5. Pay attention to your posture. The best chair for preventing back pain is one with a straight back or low-back support. Keep your knees a bit higher than your hips while seated. Prop your feet on a stool if you need to. If you must stand for a prolonged period, keep your head up and your stomach pulled in. If possible, rest one foot on a stool — and switch feet every five to 15 minutes.
6. Be careful how you lift. Don’t bend over from the waist to lift heavy objects. Bend your knees and squat, pulling in your stomach muscles and holding the object close to your body as you stand up. Don’t twist your body while lifting. If you can, push rather than pull heavy objects. Pushing is easier on the back.
7. Avoid high heels. They can shift your centre of gravity and strain your lower back. Stick to a one-inch heel. If you have to go higher, bring along a pair of low-heeled shoes and slip into them if you become uncomfortable.
8. Stash the skinny jeans. Clothing so tight that it interferes with bending, sitting, or walking can aggravate back pain.

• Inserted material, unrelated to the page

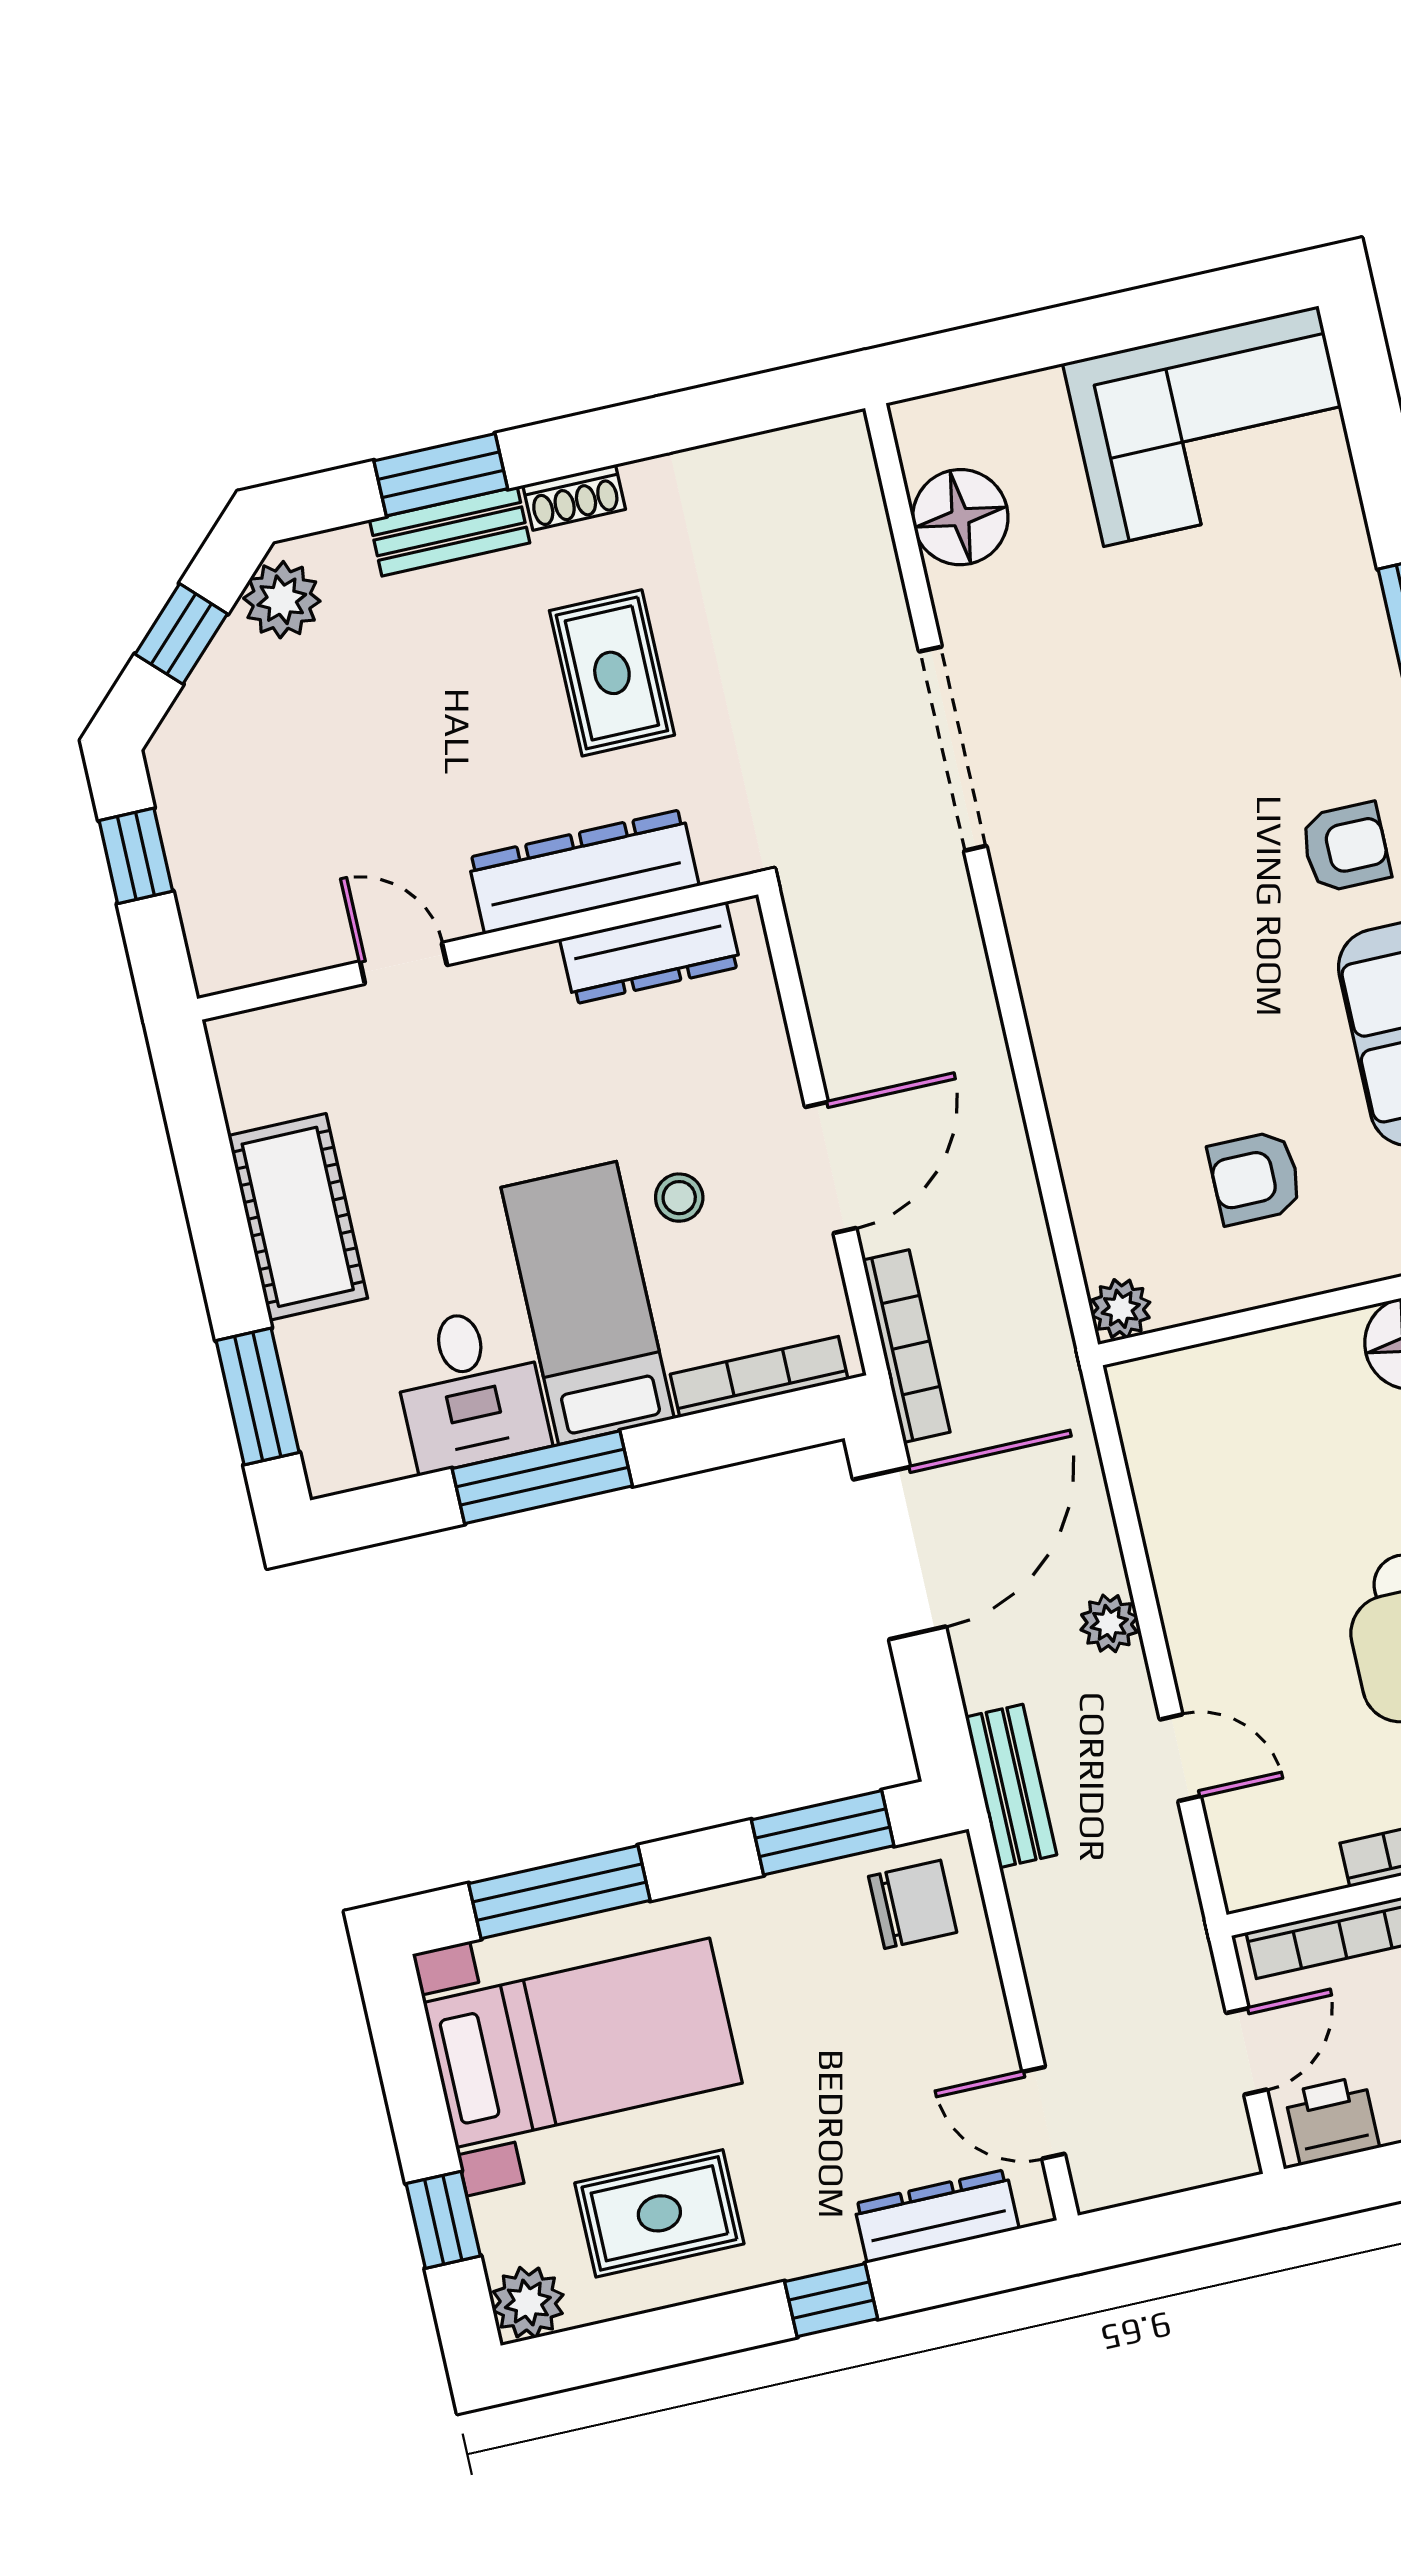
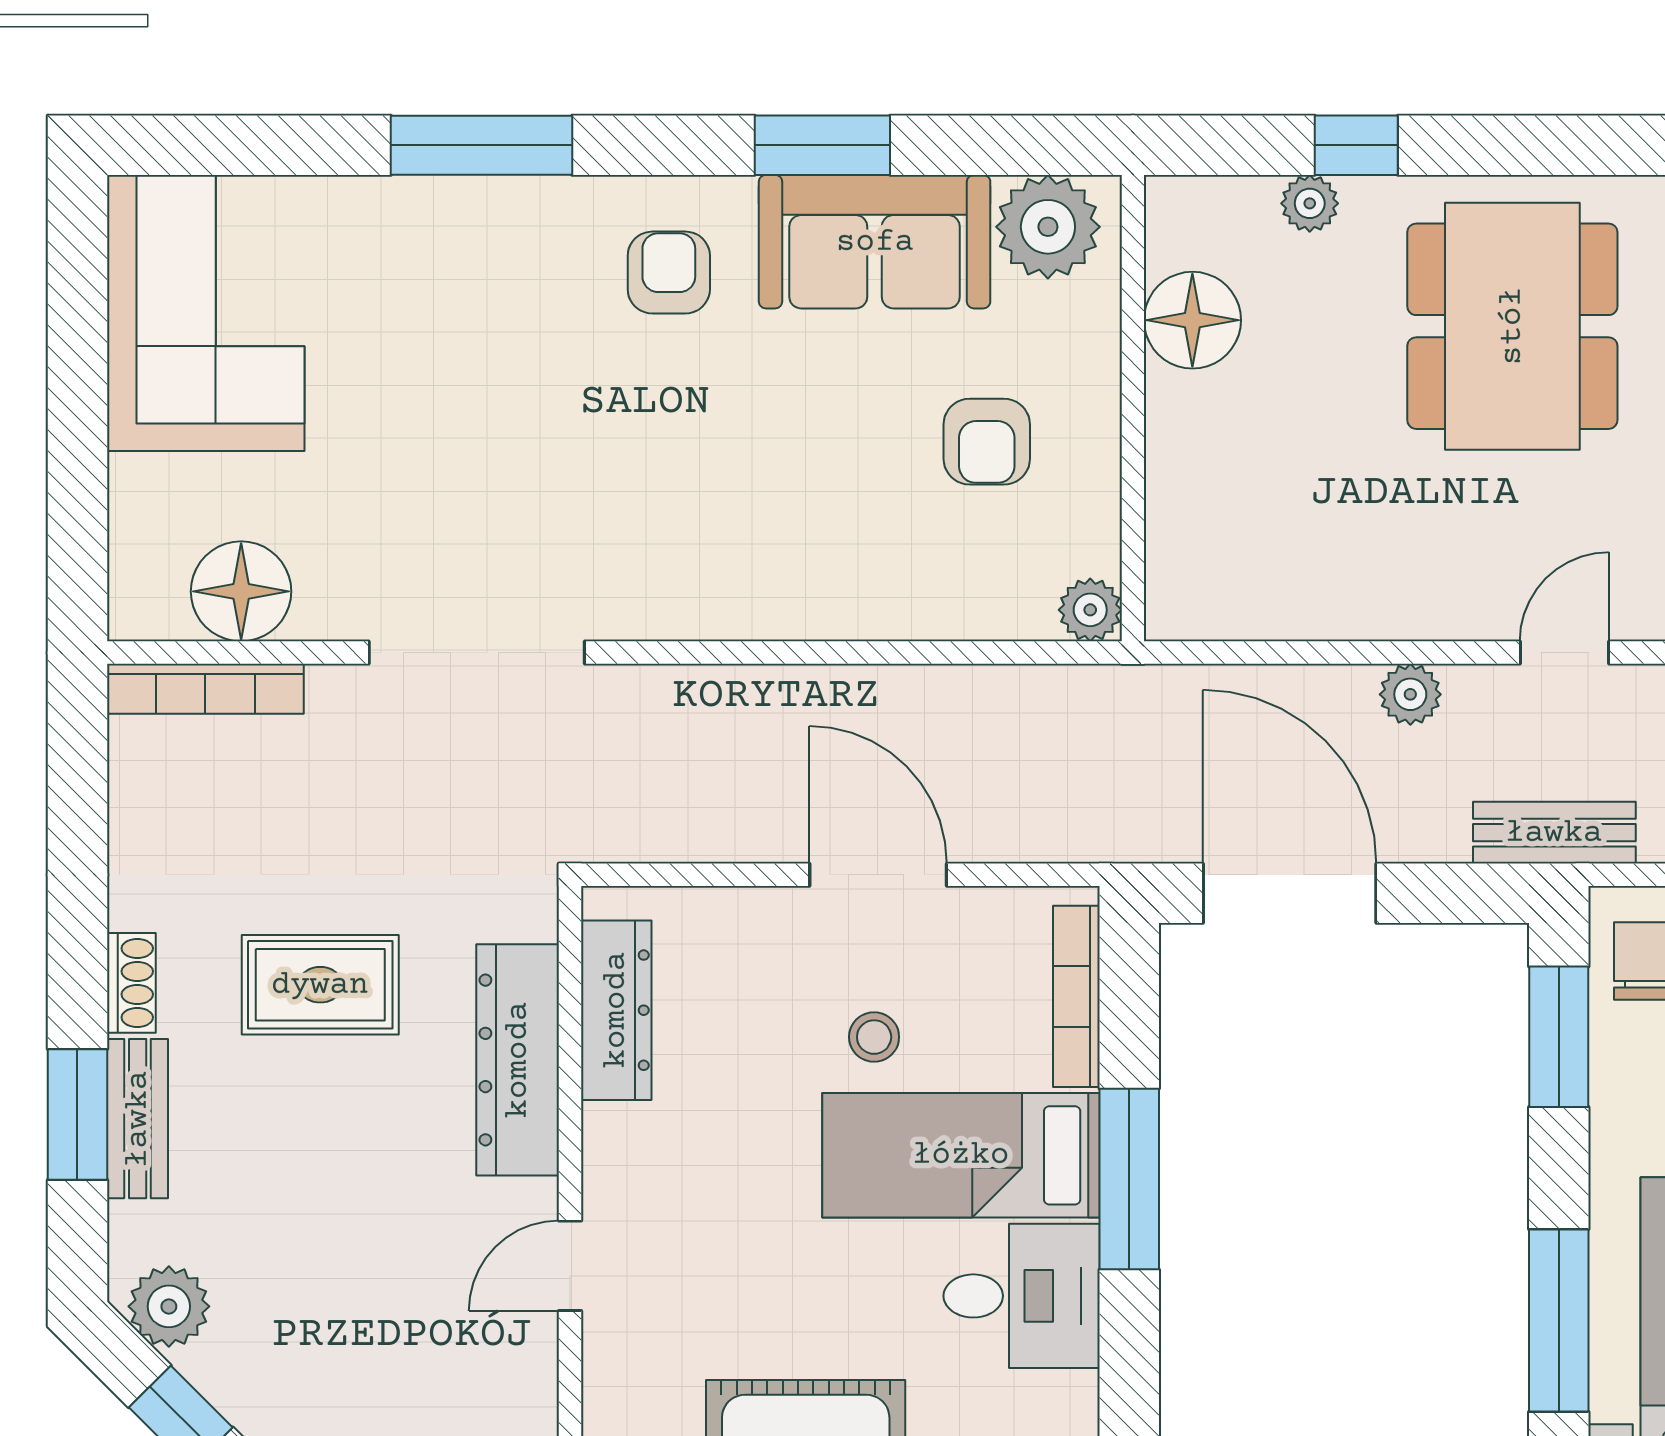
bookcase: (906, 1346) -> (205, 689), moved, turned 180
window: (542, 1477) -> (1129, 1179), moved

9. Lighten your wallet. Sitting on an overstuffed wallet may cause discomfort and back pain. If you’re going to be sitting for a prolonged period — while driving, for example, take your wallet out of your back pocket.
10. Pick the right handbag or briefcase. Buy a bag or briefcase with a wide, adjustable strap that’s long enough to reach over your head. A messenger bag (like the ones bike messengers wear) is made to wear this way. Having the strap on the opposite shoulder of the bag distributes the weight more evenly and helps keep your shoulders even and your back pain-free. When carrying a heavy bag or case without straps, switch hands frequently to avoid putting all the stress on one side of the body. To lighten the load, periodically purge bags, cases, backpacks, and other carriers of things you don’t need.